Trump vs. Jefferson
The best monument to our Founding Fathers is a robust First Amendment and free press.
Now that President Donald Trump has taken to lamenting the fate of monuments to the nation’s Founders — “Where will it stop?” he muses — we would humbly submit that many of those men we venerate with statuary were unabashed supporters of a free and, yes, obstreperous, media. Even when they endured press coverage more scathing than the current president rails about in his increasingly unhinged attacks on the “damned dishonest” media, they acknowledged — through gritted teeth, no doubt — that democracy works and freedom and liberty survive only in nations where channels of communication are open and free.
Here, for example, is James Madison, drafter of the First Amendment to the Constitution: “Among those principles deemed sacred in America, among those sacred rights considered as forming the bulwark of their liberty … there is no one of which the importance is more deeply impressed upon the public mind than the liberty of the press.”
In an 1823 letter to Marquis de Lafayette, Thomas Jefferson observed: “The only security of all is in a free press. The force of public opinion cannot be resisted when permitted freely to be expressed. The agitation it produces must be submitted to. It is necessary, to keep the waters pure.”
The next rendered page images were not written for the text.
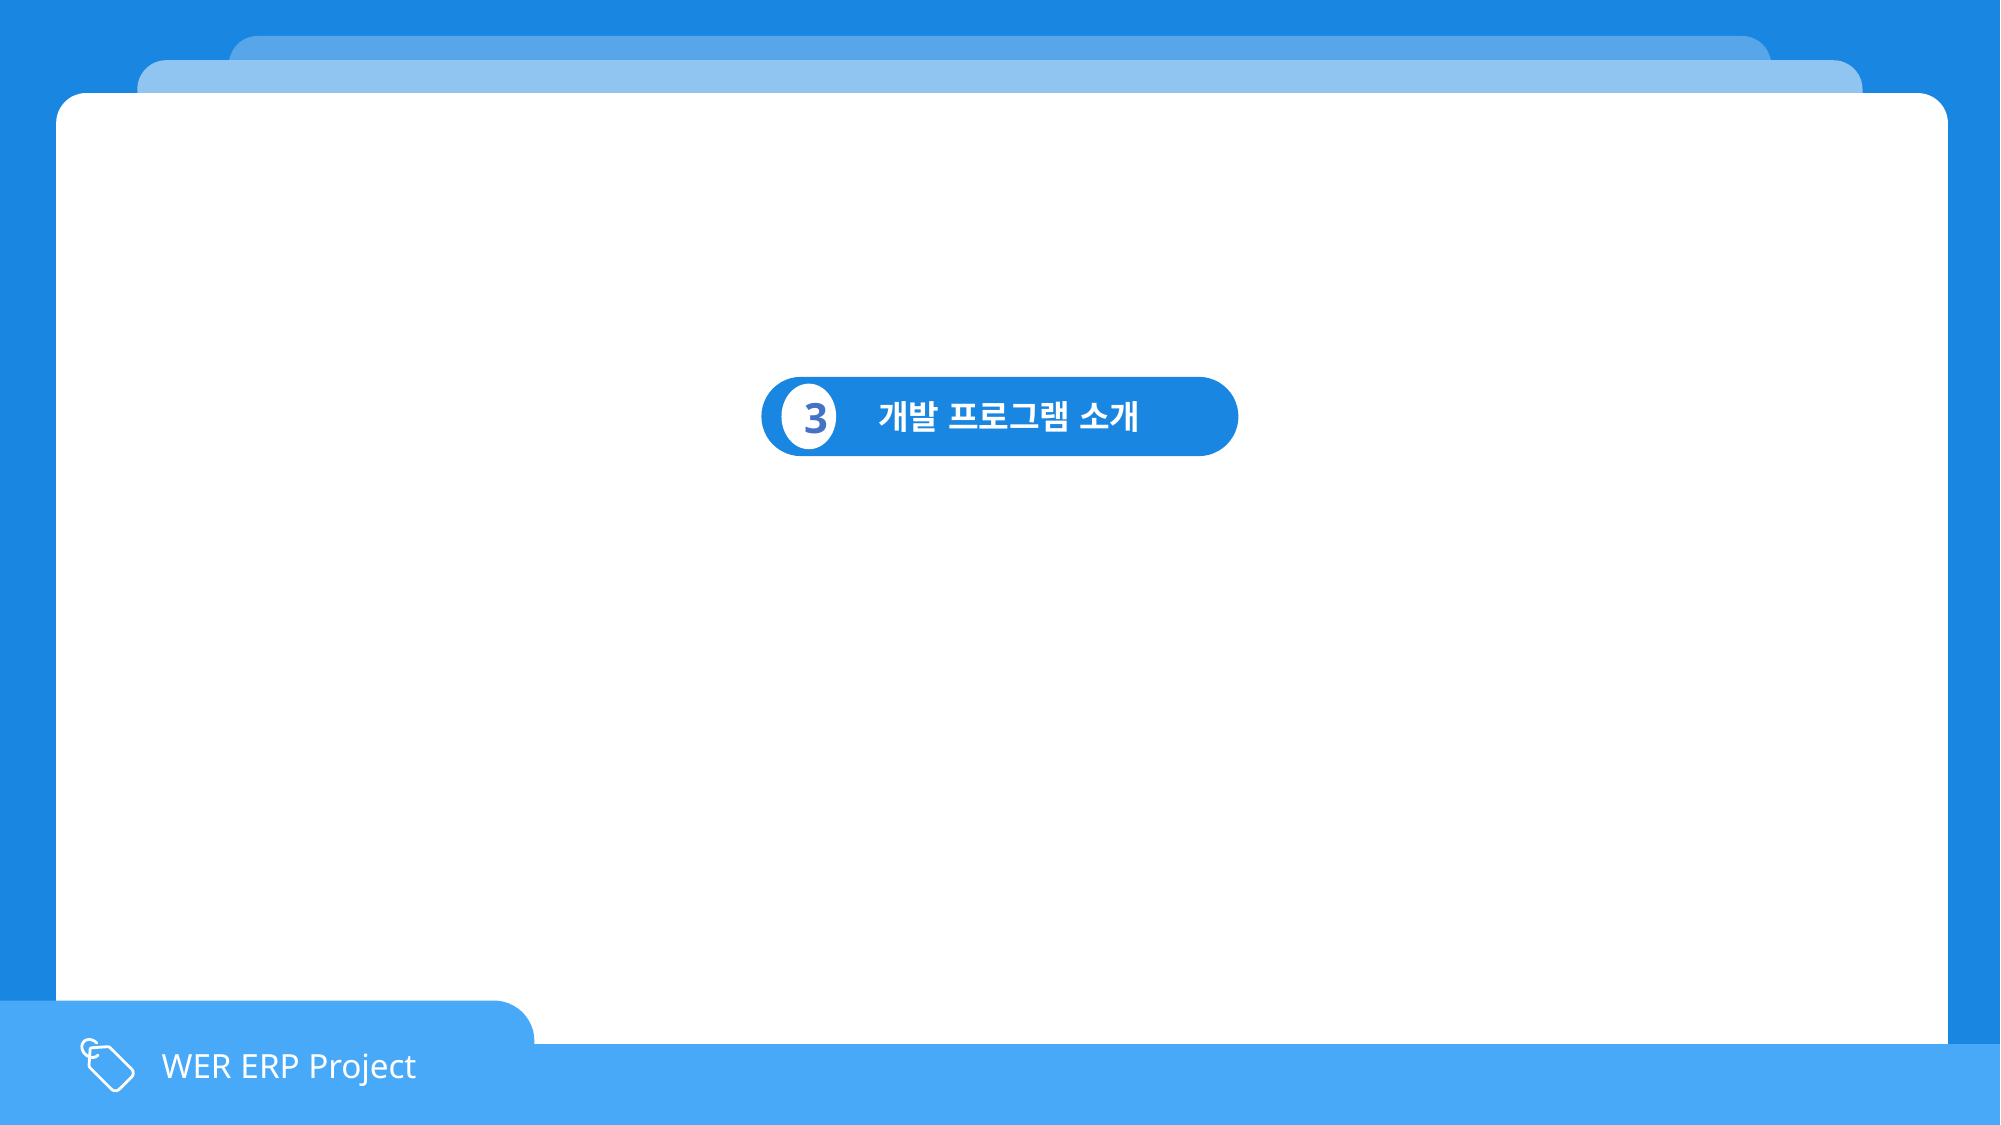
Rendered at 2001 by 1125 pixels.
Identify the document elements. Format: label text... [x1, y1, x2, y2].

text_box [228, 34, 1772, 59]
text_box ` [55, 91, 1949, 1000]
text_box 개발 프로그램 소개 [760, 375, 1240, 458]
text_box [136, 59, 1864, 92]
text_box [0, 1000, 2000, 1125]
text_box 3 [780, 382, 838, 451]
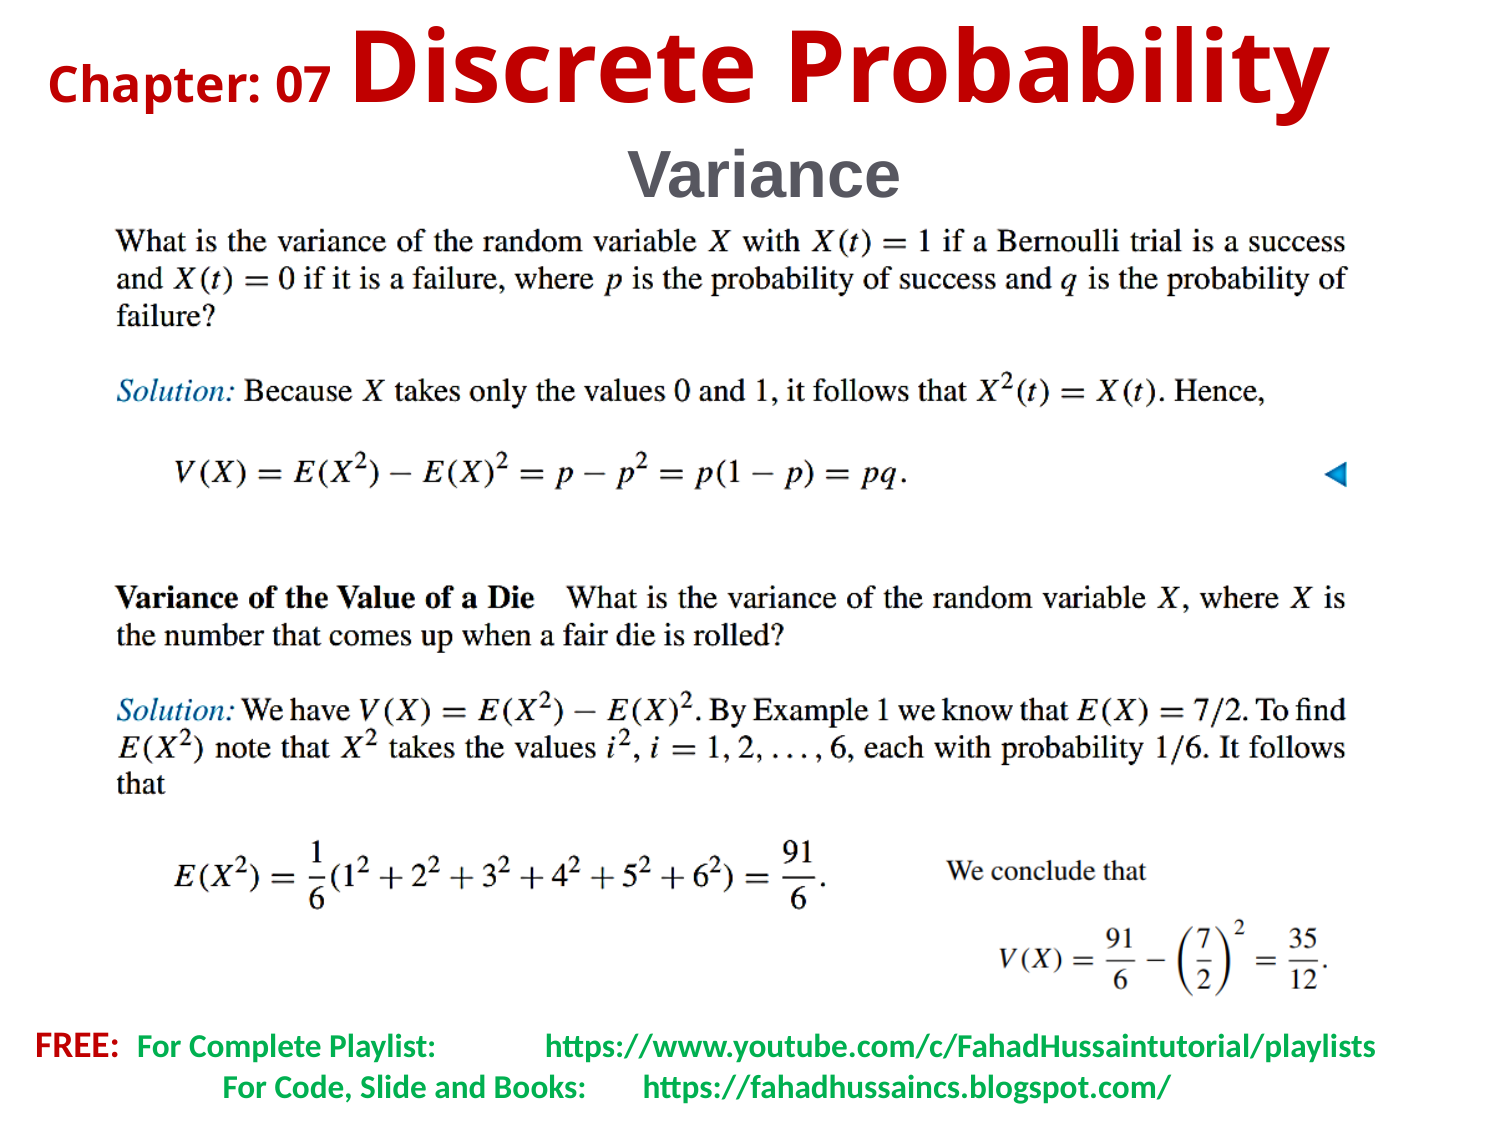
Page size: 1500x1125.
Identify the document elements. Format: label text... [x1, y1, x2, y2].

text_box Variance [101, 123, 1427, 218]
picture [101, 199, 1393, 1012]
text_box FREE: For Complete Playlist: https://www.youtube.com/c/FahadHussaintutorial/playlists For Code, Slide and Books: https://fahadhussaincs.blogspot.com/ [20, 1012, 1480, 1113]
title Chapter: 07 Discrete Probability [45, 0, 1483, 157]
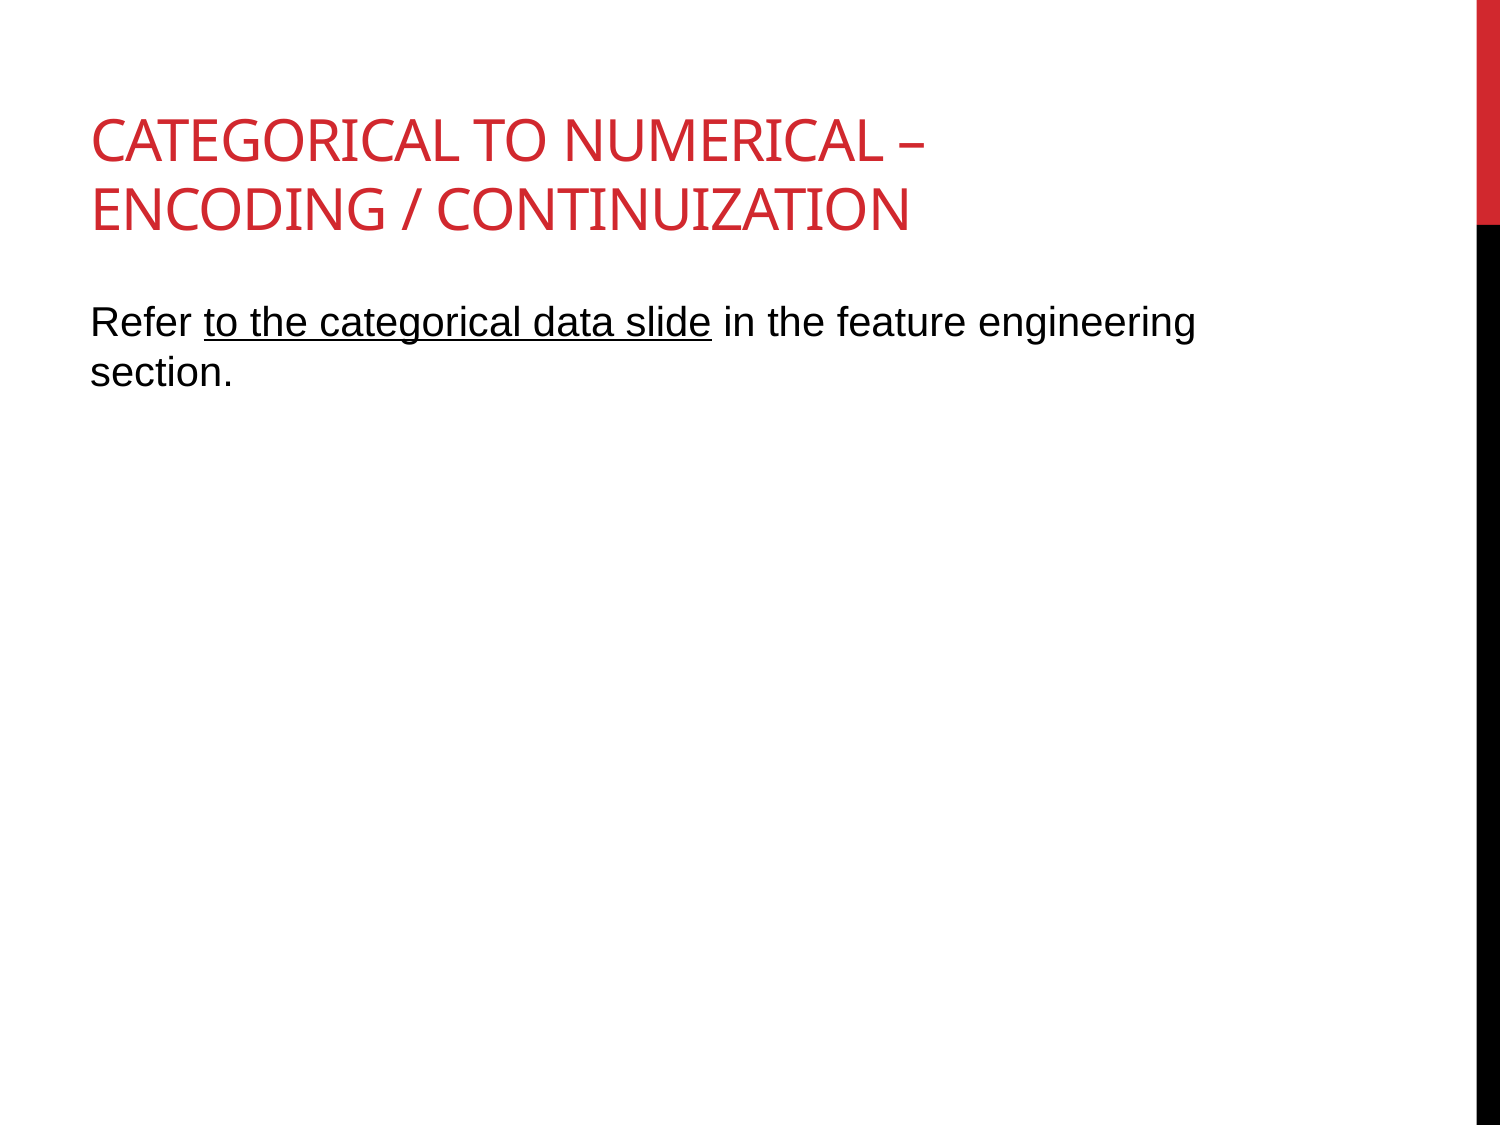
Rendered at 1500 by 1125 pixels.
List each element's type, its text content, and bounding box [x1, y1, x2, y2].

title Categorical to Numerical – Encoding / Continuization [75, 25, 1025, 250]
list Refer to the categorical data slide in the feature engineering section. [75, 287, 1325, 1005]
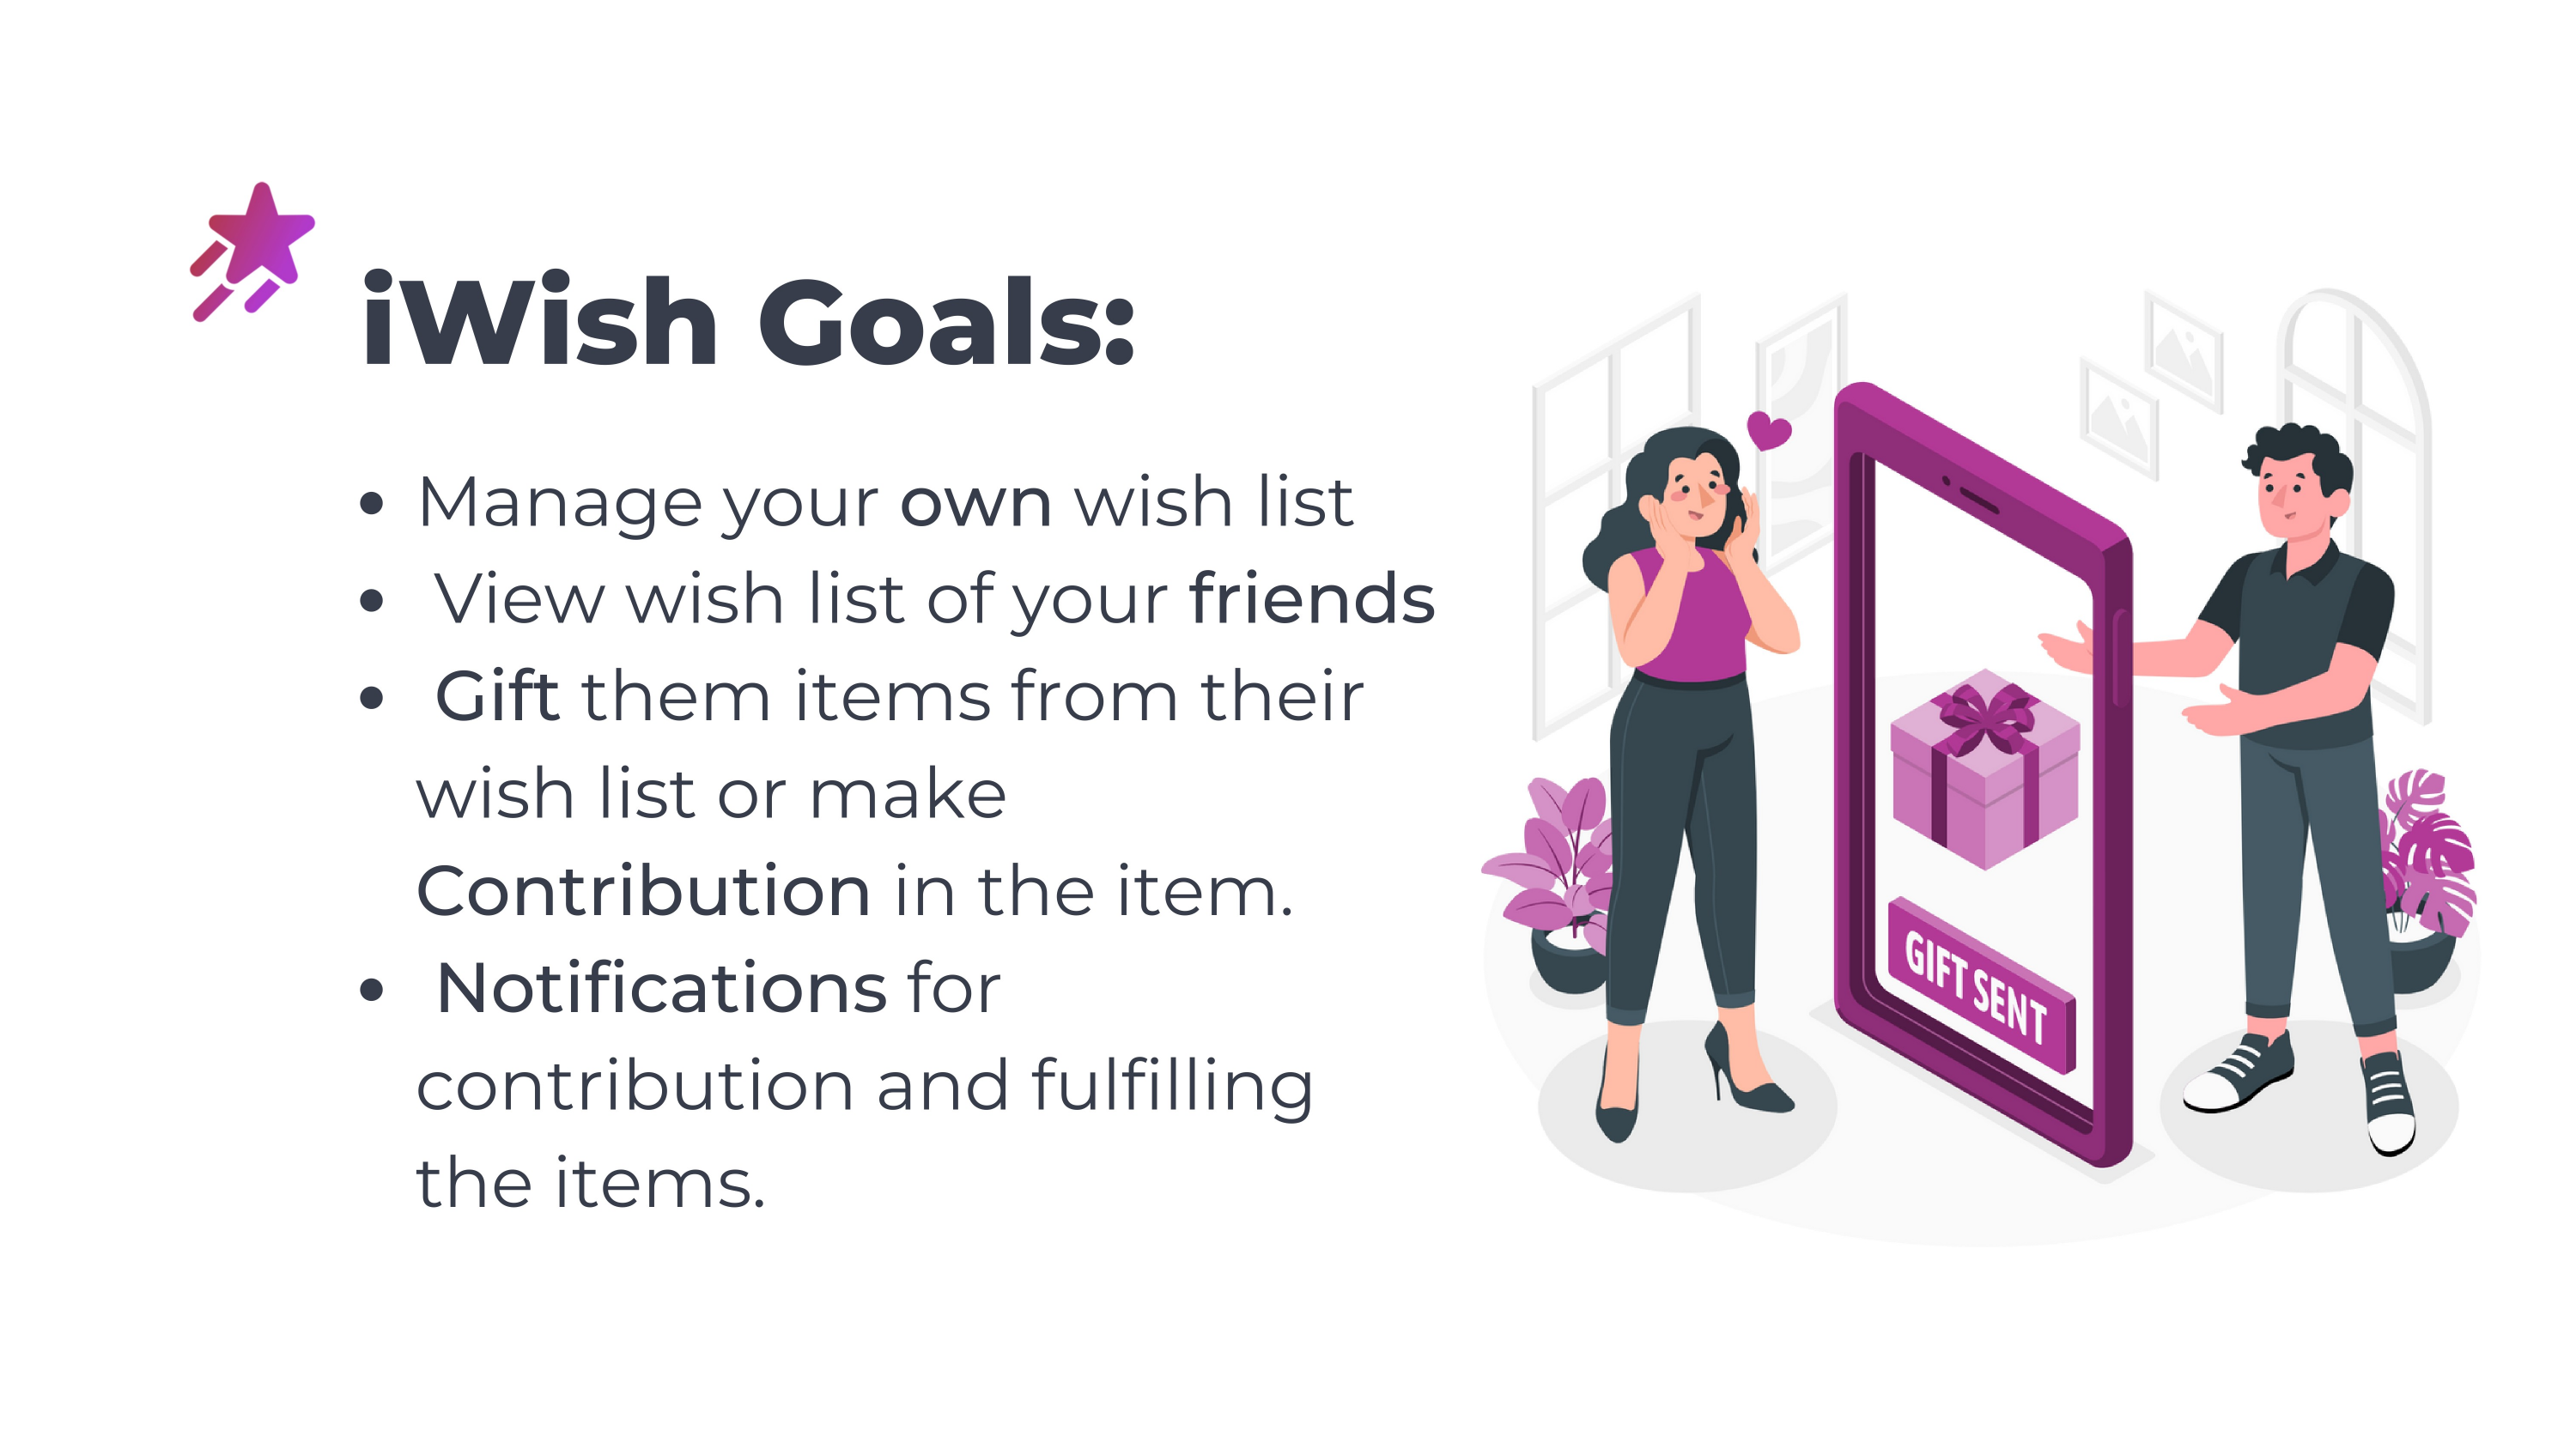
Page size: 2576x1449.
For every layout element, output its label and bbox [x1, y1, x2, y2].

picture [189, 181, 2482, 1248]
Of course, Jefferson is most famous for an opinion he expressed about the press in a letter written nearly four decades earlier: “The basis of our governments being the opinion of the people, the very first object should be to keep that right; and were it left to me to decide whether we should have a government without newspapers or newspapers without a government, I should not hesitate a moment to prefer the latter.”
Unless “Fox and Friends” has quoted the nation’s third president lately, it’s doubtful the 45th is familiar with Jefferson’s veneration of the media and its irreplaceable role in the republic. In Phoenix, Trump’s Casey Kasem-like reprise of the greatest hits of yesteryear (campaign 2016), seasoned with a selfindulgent re-litigation of Charlottesville and unhinged attacks on the media, gave off the whiff of the strongmen he seems to admire, whether Putin in Russia, Erdogan in Turkey or Duterte in the Philippines.
These guys do their utmost to silence reporters. As a demagogue in the making, Trump sounds as if he’d love to do the same.
“All presidents end up with grudges against reporters, editors, and commentators. It goes with the territory, and has since the time of George Washington onward,” James Fallows of the Atlantic wrote the morning after Trump’s Phoenix 77-minute rant.
Fallows noted that Trump went further by “attacking not just the missteps of reporters, or their assumptions, or their selective focus, or their process-mindedness, or any of the multiple other failings we reporters actually have. Instead he attacked their — our — loyalty, patriotism, motivation, and honesty.”
Journalists, Trump proclaimed, are “really, really dishonest people.” They are “bad people” who “really don’t like our country.” Journalists are “sick people.” Keep in mind, these are the words of the president of the United States.
Journalists can take the juvenile insults, but Trump’s attacks are more than just vicious and absurd. They’re an affront to those brave journalists in Mexico still risking their lives to report the truth in the face of drug cartels who have made our southern neighbor a killing field for journalists. They’re an affront to those combat correspondents in Afghanistan and Iraq — where Saddam Hussein chopped off reporters’ hands — and in countless other war-torn regions of the world, where they share mortal danger with the brave men and women they cover. His rants are an affront even to those reporters and cameramen who have to sit and take it — and who keep the cameras rolling, of course — as he stokes hatred among his frenzied faithful (“CNN sucks! CNN sucks!”)
Most important in this democratic nation, Donald Trump’s attacks on the press are an affront to the American people. This president may not know it, but the people he presumes to lead are heirs to those who fought for freedom and liberty, who wrote the First Amendment and whose loyalty to truth demanded free and untrammeled information. In a nation governed by the people themselves, the media have a job to do.
This president may not know it, but the people he presumes to lead are heirs to those who fought for freedom and liberty, who wrote the First Amendment and whose loyalty to truth demanded free and untrammeled information.